In the future, nothing has buttons. It’s all touchscreens and, in BMW’s case, holograms.
BMW’s i Inside Future concept car is a long way from reality, but the HoloActive Touch system it debuted at the Consumer Electronics Show (CES) in Las Vegas is already functional.
A full-colour image is projected R2D2-style into thin air above the centre console, aimed toward the driver. It displays floating buttons controlling a huge door-to-door dashboard display. The most unusual thing about it is a type of haptic feedback, developed so users can feel the hologram as they touch it.
It works using an array of 300 ultrasonic speakers in a panel beneath the hologram. An infrared camera detects the position of the driver’s finger as it presses the air, and a jet of sound is shot at the fingertip to acknowledge the input. It’s a bizarre sensation, similar to a static pulse. The tone can’t be heard by ear but it is picked up in the video above.
There’s further confirmation of the input from a vibration in the seatback, and an audio response through headrest-mounted speakers.
Most of the functionality is smartphone linked for receiving calls or playing music and video. In the future BMW says it could project anything from a volume control with haptic feedback for each click of the dial, to paddle shifters, or even the steering wheel itself.
HoloActive Touch is an evolution of the relatively primitive gesture control system currently found in BMW 7 Series. BMW strongly believes that gesture-based systems are the future.
“Being in your direct reach, we think it is such a natural way of interacting with the car,” said Sonja Rumelin, technical expert HoloActive Touch. “Now you are touching something, so it is a mixture of the gestures you normally do and the gestures which have become intuitive from using touchscreens.
“The main advantage of HoloActive Touch in comparison to a touchscreen is that it can disappear. If you turn off a screen in that position there is still a black surface, which works against the living room experience we want to have with this,” said Rumelin.
Living room experience refers to the concept’s open design, with a minimal console and a dashboard mounted much further away than is typical. The holographic image is created using micro mirrors and glass prisms to reflect an LCD display mounted behind a panel in the low centre console, similar to a regular heads-up display.

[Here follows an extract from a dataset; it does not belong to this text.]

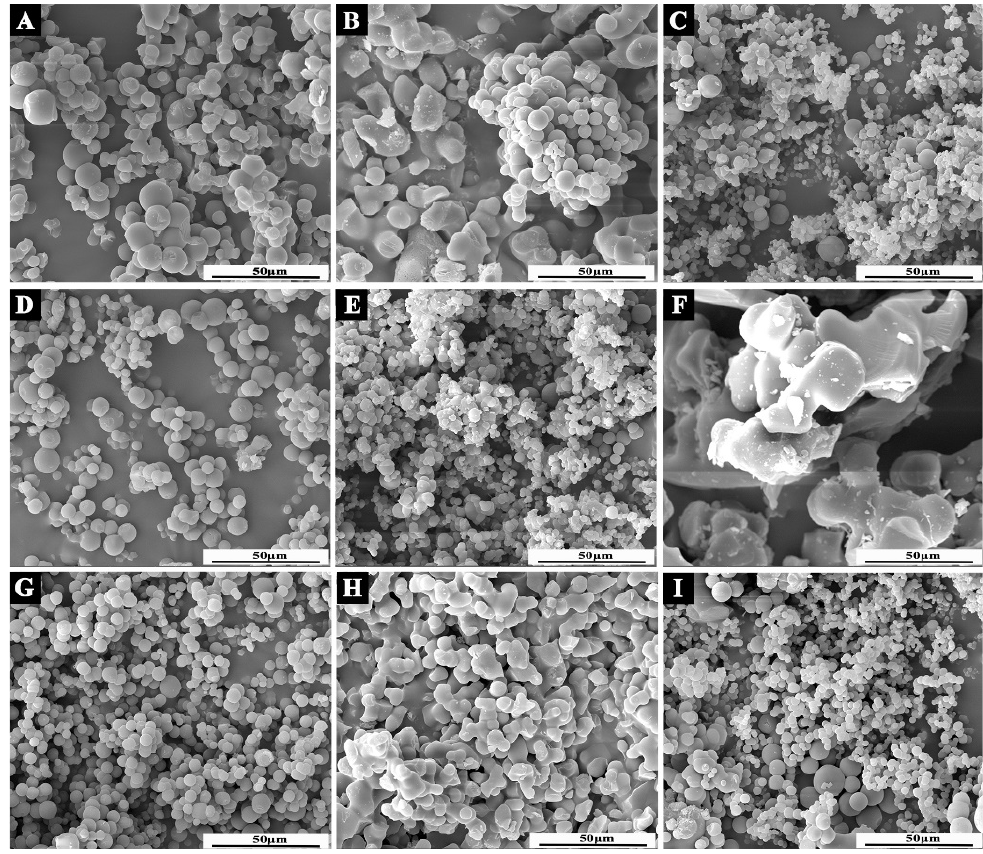
Figure 3. SEM of the microcapsules under orthogonal test parameters: ( A ) sample #1; ( B ) sample #2; ( C ) sample #3; ( D ) sample #4; ( E ) sample #5; ( F ) sample #6; ( G ) sample #7; ( H ) sample #8; ( I ) sample #9.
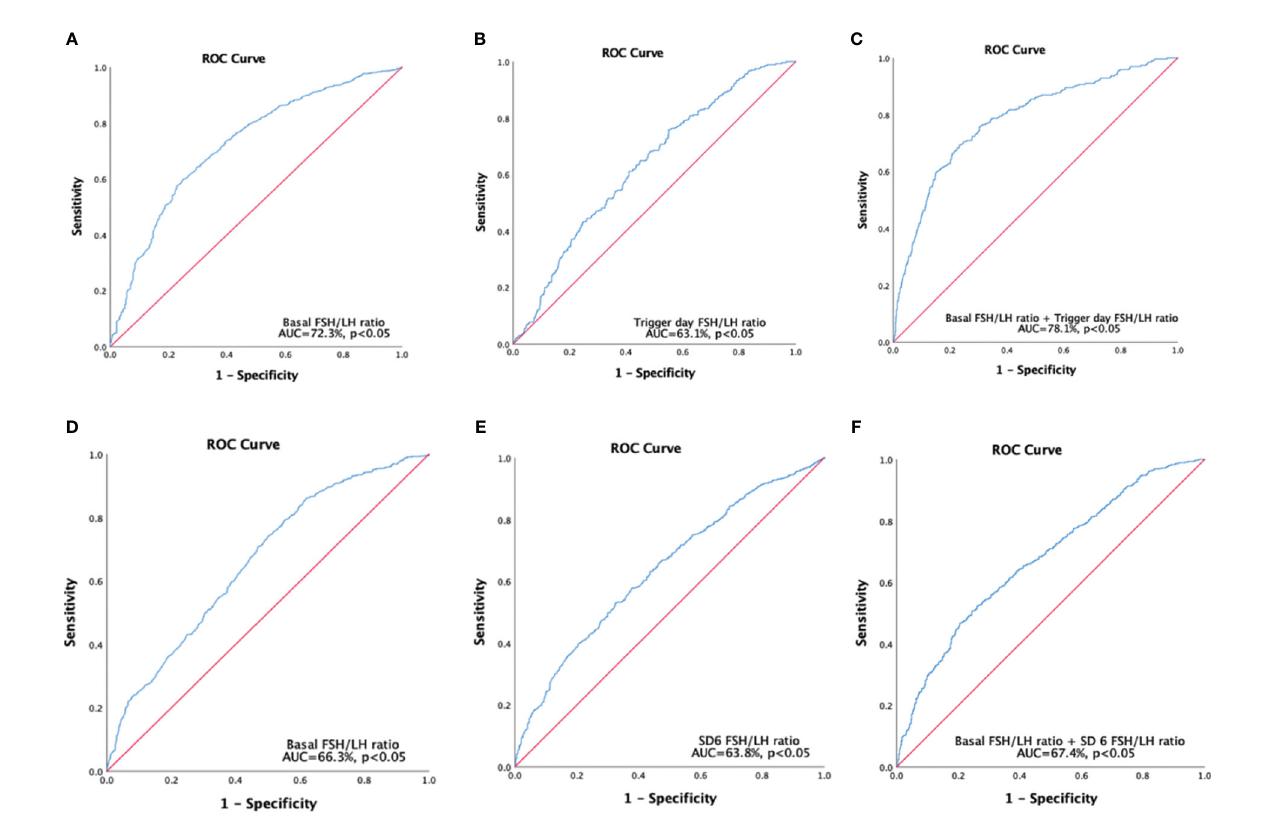
FIGURE 2 Receiver operating characteristics curves were constructed to predict poor responders (A-C) , and poor reproductive potential (D-F) . (A) Single variable for basal FSH/LH ratio, cutoff value=1.875. (B) Single variable for trigger, day FSH/LH ratio cutoff value =9.665. (C) Multivariable models for basal FSH/LH ratio + trigger day FSH/LH ratio; (D) Single variable for basal FSH/LH ratio, cutoff value=2.515. (E) Single variable for SD6 FSH/LH ratio, cutoff value=4.14. (F) Multivariable models for basal FSH/LH ratio + SD6 FSH/LH ratio. Poor responders refer to patients who retrieved oocytes ≤ 5; Poor reproductive potential refers to patients who obtained total available embryos ≤ 3.SD6: Stimulation Day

“It’s like learning a new language. Once you have it and you start using it, it’s seamless. Then you get into another car and you start waving your hand and realise it doesn’t have it,” said BMW North America spokesman, Hector Arellano-Belloc, speaking to Wheels.
“[HoloActive Touch] is something that might come into production within the next generation or two – 10 to 15 years,” said Arellano-Belloc. “When we introduced iDrive 15 years ago on the 7 Series we were criticised. But then the rest of the manufacturers followed suit.”
Other features in the BMW i Inside Future concept include a function called Sound Curtain. Using speakers in the headrests, an isolated area of sound is created around the passengers, so that each can listen to their own audio without disturbing others.
New materials have been used around the car, inside and out, for their ‘functional properties’, including a garden bed of moss under the rear seat for its climate benefits, and a cork floor to help with acoustics.
“We don’t want to put new materials just because, it has to make sense,” said Rumelin.